I am just starting to think about college for my son. What I am wondering is, now that the calendar-based age grouping has been around for a while, are people finding that there are benefits or problems with being on the older or younger side of the age group. 

What got me thinking about it is looking at my son's team. He is going into 8th grade, but the vast majority of players on the team are entering 9th grade.

Are there things I should be aware of as we chart out the next five years?


----------



## Own Goal (Aug 17, 2019)

justneededaname said:


> I am just starting to think about college for my son. What I am wondering is, now that the calendar-based age grouping has been around for a while, are people finding that there are benefits or problems with being on the older or younger side of the age group.
> 
> What got me thinking about it is looking at my son's team. He is going into 8th grade, but the vast majority of players on the team are entering 9th grade.
> 
> Are there things I should be aware of as we chart out the next five years?

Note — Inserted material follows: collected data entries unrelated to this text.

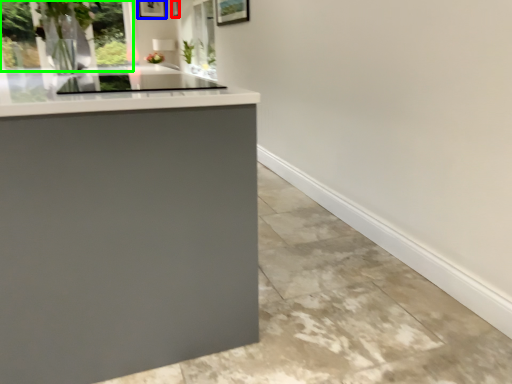
Question: Which object is positioned closest to picture frame (highlighted by a red box)? Select from picture frame (highlighted by a blue box) and window (highlighted by a green box).

Choices:
 (A) picture frame
 (B) window

Answer: (A)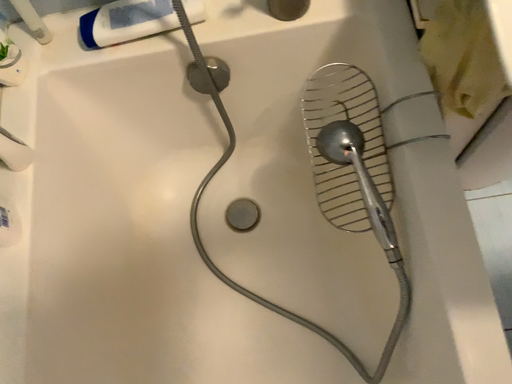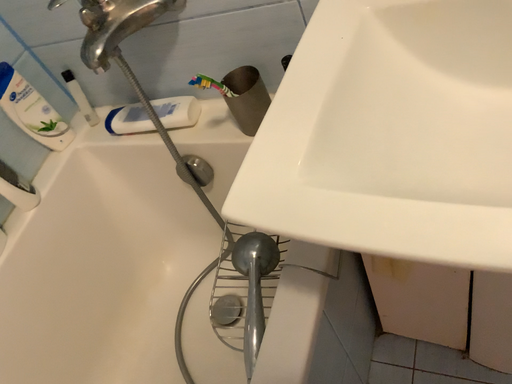
Question: Which way did the camera rotate in the video?

Choices:
 (A) rotated right
 (B) rotated left

Answer: (B)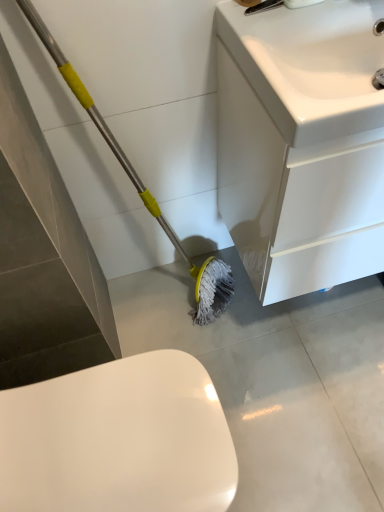
Question: Can you confirm if white glossy cabinet at lower right is positioned to the right of white glossy toilet at lower left?

Choices:
 (A) no
 (B) yes

Answer: (B)

Question: From a real-world perspective, is white glossy cabinet at lower right located beneath white glossy toilet at lower left?

Choices:
 (A) no
 (B) yes

Answer: (A)

Question: Is white glossy cabinet at lower right at the left side of white glossy toilet at lower left?

Choices:
 (A) no
 (B) yes

Answer: (A)

Question: Considering the relative positions of white glossy cabinet at lower right and white glossy toilet at lower left in the image provided, is white glossy cabinet at lower right in front of white glossy toilet at lower left?

Choices:
 (A) yes
 (B) no

Answer: (B)

Question: Is white glossy cabinet at lower right oriented towards white glossy toilet at lower left?

Choices:
 (A) no
 (B) yes

Answer: (A)

Question: From the image's perspective, relative to white glossy sink at upper right, is white glossy cabinet at lower right above or below?

Choices:
 (A) below
 (B) above

Answer: (A)

Question: Based on their sizes in the image, would you say white glossy cabinet at lower right is bigger or smaller than white glossy sink at upper right?

Choices:
 (A) big
 (B) small

Answer: (A)

Question: Which is correct: white glossy cabinet at lower right is inside white glossy sink at upper right, or outside of it?

Choices:
 (A) outside
 (B) inside

Answer: (A)

Question: Is point click(x=276, y=96) closer or farther from the camera than point click(x=329, y=26)?

Choices:
 (A) farther
 (B) closer

Answer: (B)

Question: In terms of width, does white glossy sink at upper right look wider or thinner when compared to white glossy toilet at lower left?

Choices:
 (A) thin
 (B) wide

Answer: (A)

Question: From their relative heights in the image, would you say white glossy sink at upper right is taller or shorter than white glossy toilet at lower left?

Choices:
 (A) tall
 (B) short

Answer: (B)

Question: From a real-world perspective, is white glossy sink at upper right physically located above or below white glossy toilet at lower left?

Choices:
 (A) below
 (B) above

Answer: (B)

Question: Is white glossy sink at upper right inside or outside of white glossy toilet at lower left?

This year while all his teammates are playing High school soccer he may have to find alternate training during hs season if his team/club doesn’t provide an alternate training for those not playing hs. Unfortunately if they are on the younger side and a year behind in school it can be a bit of a disadvantage if the majority of their team graduates the year before them. I have some friends this year with 01 seniors who had to find alternative teams this year b/c most of their former teammates graduated this past spring.


----------



## Mystery Train (Aug 17, 2019)

The on-field differences of being younger/older diminishes each year as you go.  My kid has had both scenarios, and I would say it’s slightly advantageous to be the younger one from a development and recruitment standpoint.  When his older teammates are seniors getting their final looks, he’ll be able to get more exposure.  The only downside is that when he’s going into senior year, he’ll be trying to join a new team most likely... depending on how the club handles those things.  But changing teammates is part of club soccer anyway.


----------



## justneededaname (Aug 17, 2019)

Mystery Train said:


> When his older teammates are seniors getting their final looks, he’ll be able to get more exposure.  The only downside is that when he’s going into senior year, he’ll be trying to join a new team most likely... depending on how the club handles those things.


Which year tends to be more important for looks, senior or junior (or sophomore, I guess)?


----------



## Mystery Train (Aug 17, 2019)

That mainly depends on what level he is aiming for in college, but the new recruiting rules ban direct communication between D1 coaches and players until Junior year, so I think Junior year is when it gets real for most.  That said, many  smaller schools won’t get all their commits finalized until late senior year.


----------